Bensmaïl – O título faz referência a uma frase do profeta Maomé: “Busquem conhecimento, indo à China se for preciso”. A China é, porém, uma terra simbólica, a terra do conhecimento, que apenas poderá ser alcançada com um esforço considerável. Uma terra ainda distante, vista da Argélia. Logo antes desse filme, fiz um documentário sobre a loucura (“Aliénations”, 2004). Passei três meses em um hospital psiquiátrico e encontrei vários casos de pessoas com delírios político-religiosos. Eu me perguntava qual a origem dessas patologias. Um psiquiatra me respondeu: “É a sociedade”. Isso me encorajou a procurar saber como os jovens estavam sendo ensinados, que ideias recebiam na escola. Então fui à escola na aldeia onde a Guerra da Argélia começou. Essa guerra muito violenta durou quase oito anos. Graças a sua vitória, a Argélia se tornou um mito, e sucessivos regimes trabalharam muito para consolidá-lo. Não estou dizendo que a criação de um senso de orgulho nacional entre as pessoas não seja algo bom. Mas não concordo quando isso é feito de uma forma que não condiz com o dia a dia local. Eu queria filmar a Argélia que trabalha e que luta todos os dias por trás desse mito. O filme mostra o abismo que separa o mito da realidade social. No fim do dia, percebemos que o que estamos pondo na mente das crianças é o ódio ao outro. O filme também mostra que a educação sobre o “Alcorão” está muito distante das palavras de Maomé. O islamismo político causou tanto prejuízo que ainda é sentido hoje, sobretudo nas áreas rurais.
É por isso que apenas uma mulher – Rachida, a faxineira da escola – tem voz no filme?

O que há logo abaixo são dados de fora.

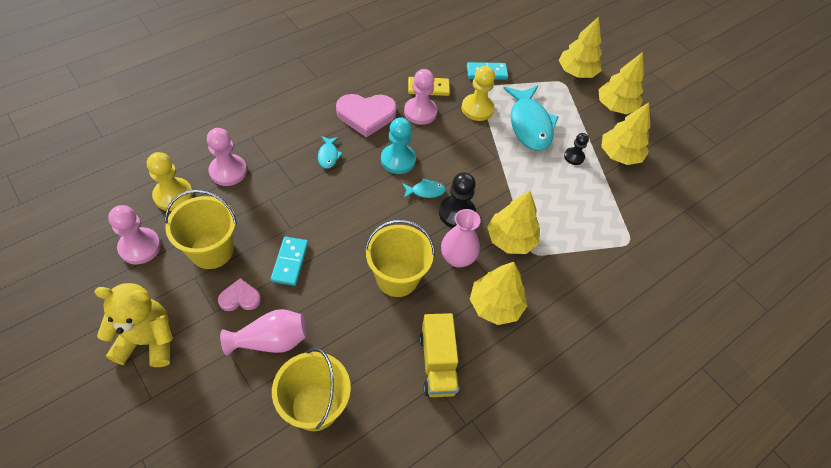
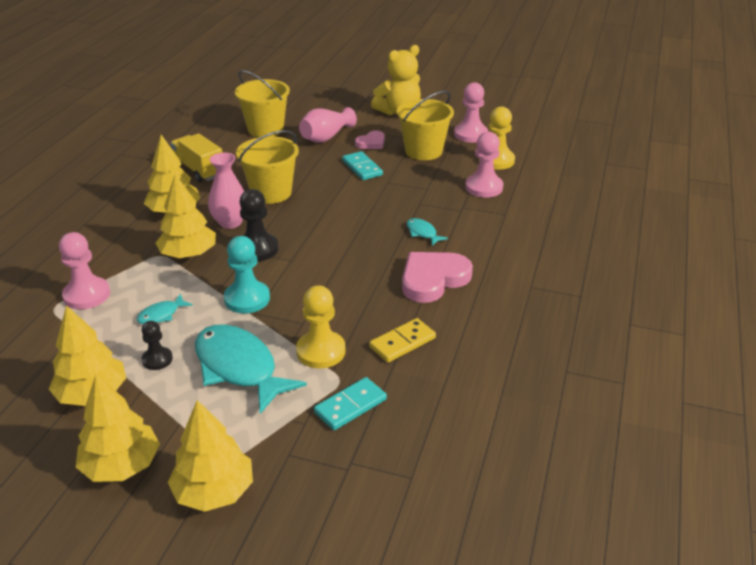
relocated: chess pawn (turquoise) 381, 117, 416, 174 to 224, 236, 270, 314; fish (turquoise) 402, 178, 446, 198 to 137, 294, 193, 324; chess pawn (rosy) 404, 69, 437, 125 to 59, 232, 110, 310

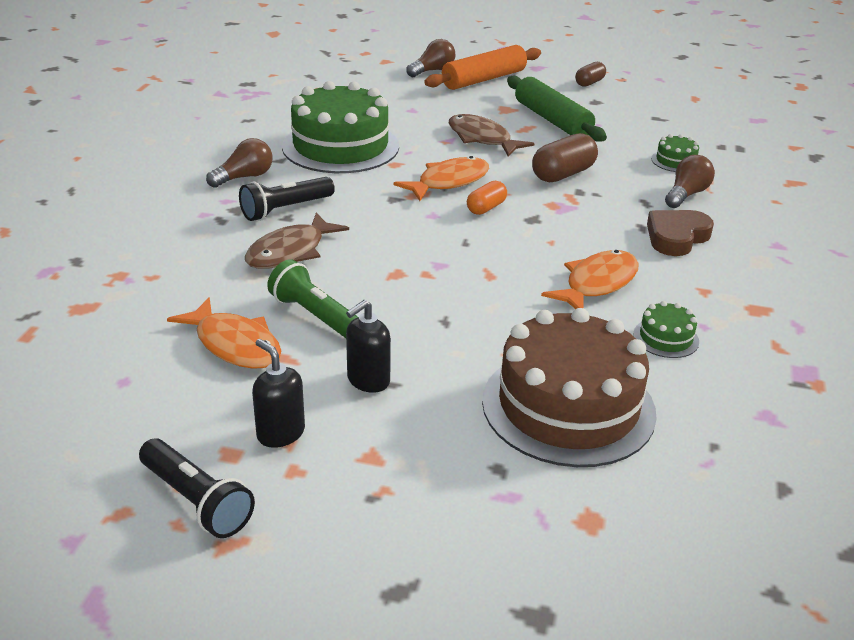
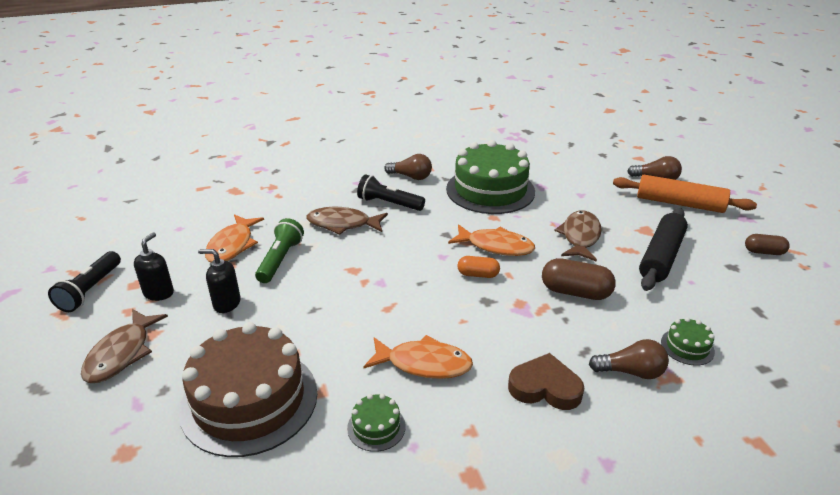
appeared: fish (russet) 81, 309, 168, 383
colour: rolling pin (emerald) 507, 76, 607, 142 to rolling pin (ebony) 639, 208, 688, 291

Bensmaïl – Rachida é incrível. Ela me deu uma lição maravilhosa sobre liberdade! Ela vem de uma aldeia no sul da Argélia, de onde precisou sair porque era divorciada e, portanto, considerada prostituta. Era impossível entrevistar outras mulheres, embora nessa região elas tenham sido conhecidas pelo gerenciamento da economia – a fabricação de tapetes e a agricultura estavam em suas mãos. Hoje elas ficam escondidas atrás das paredes de suas casas. No interior, elas dificilmente saem de casa, mesmo com véus. São os homens que vão aos mercados. Os anos de islamismo e conservadorismo destruíram o papel social tradicional das mulheres e todos os ganhos que elas haviam conquistado com sua emancipação. Durante as filmagens, elas nos mandavam bandejas de comidas, bolos e cafés por meio das crianças, mas não víamos nenhuma mulher.